Again Capital Partner John Kilduff on Monday pointed to weak manufacturing and investment data in Asia as further evidence the oil price rally has already peaked.

U.S. crude prices hit a nearly 11-month closing high of $51.23 on Wednesday after falling as low as $26.05 in February. They were trading below $49 on Monday.

"The battering you've seen the Asian markets take overnight is central to undermining the recent rally that we've had," Kilduff told CNBC's "Squawk Box."

"The data keeps coming out worse and worse," said Kilduff, a CNBC contributor.

Internal measures out of China on Monday were "troubling," he added. China's fixed asset investment growth slowed to 9.6 percent in the January-to-May period from 10.5 percent in the January-to-April period, marking the slowest growth since 2000, according to FactSet.

Japanese machine tool orders — a proxy for capital expenditure — also fell by 25 percent year over year in May, following a similar slide in April, Kilduff noted.

Other data would seem to support crude oil demand in China.

Vehicle sales in China rose 9.8 percent to 2.1 million units in May, the China Association of Automobile Manufacturers said Monday, in the strongest year-on-year growth since December.

Energy consultancy FGE said it expects Chinese crude demand to get additional support from stockpiling and refining in the country.

But Kilduff said he believes Chinese crude demand will "fall off a cliff" in the next month or so because the country has nearly filled its strategic reserves.

"Once we lose that pillar of demand, this market should unravel again," he said.

On Friday, Matt Smith, director of commodity research at ClipperData, told "Squawk Box" he expects oil prices to fall back toward $40 a barrel as Chinese strategic reserves reach capacity.

Those views are at odds with a forecast delivered last Thursday by oilman Harold Hamm, who told "Squawk Box" he thinks oil prices will end the year between $69 and $72 a barrel.
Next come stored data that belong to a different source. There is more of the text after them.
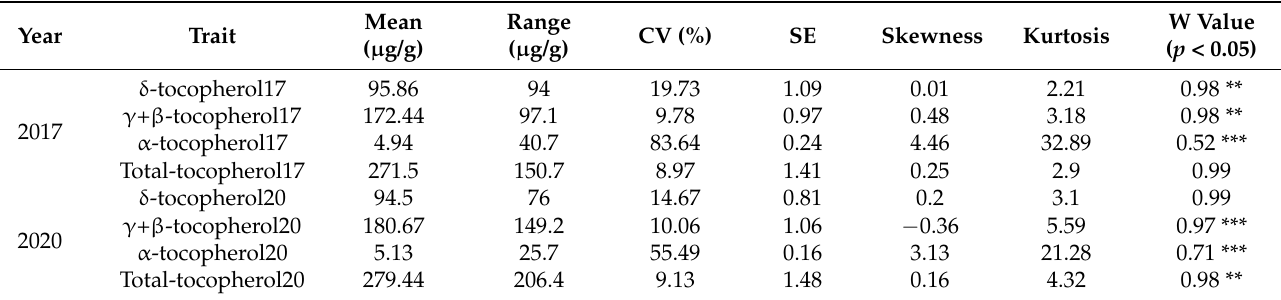
Table 1. Mean, range, CV (%), skewness, kurtosis, and value of Shapiro-Wilk normality test (W value) for seed tocopherol content of the RILs in Carbondale, IL. SE: Standard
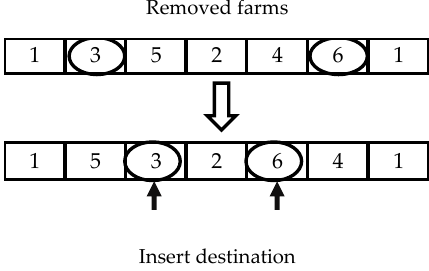
Figure 6. Example of random insertion.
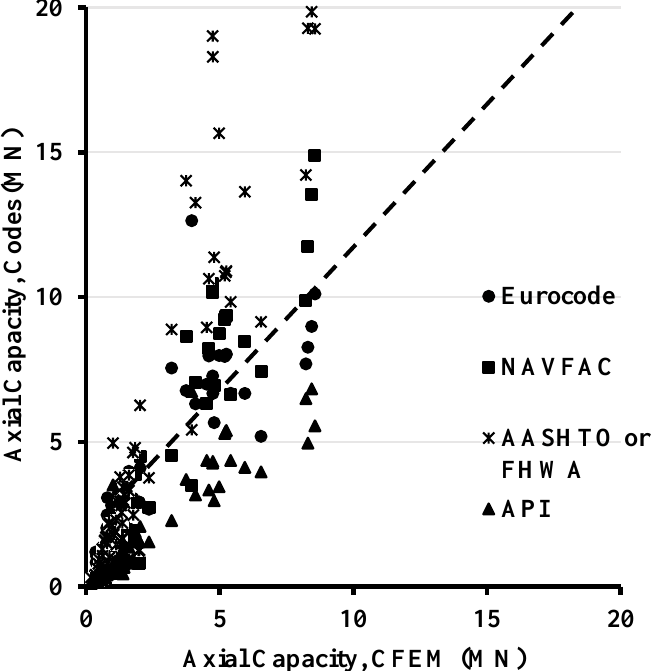
Figure 1. Comparison between results of other design codes and the theoretical axial capacity in driven piles determined using the CFEM method.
Francisco Blanch, head of global commodities and derivatives research at Bank of America Merrill Lynch, said he does not expect oil prices to recover to $70 a barrel until the middle of 2017.

In the near term, crude oil prices can fall by $7 to $10 a barrel in the back half of the summer as peak driving season winds down, he told CNBC's "Squawk on the Street" on Monday.

The market is currently too concerned with the return of U.S. shale oil production, which is a small percentage of total global supply, he said.

U.S. oil output ticked up recently after 15 weeks of consecutive output declines. American drillers have also added rigs to oil fields for the past two weeks.

Blanch said he is more focused on demand, particularly among emerging market nations he calls "the new sultans of swing," including India, Turkey and the Philippines.

"I think that's what's going to adjust the market ultimately, so we've got to really keep a close eye on demand in emerging economies here," he said.

— Reuters contributed to this story.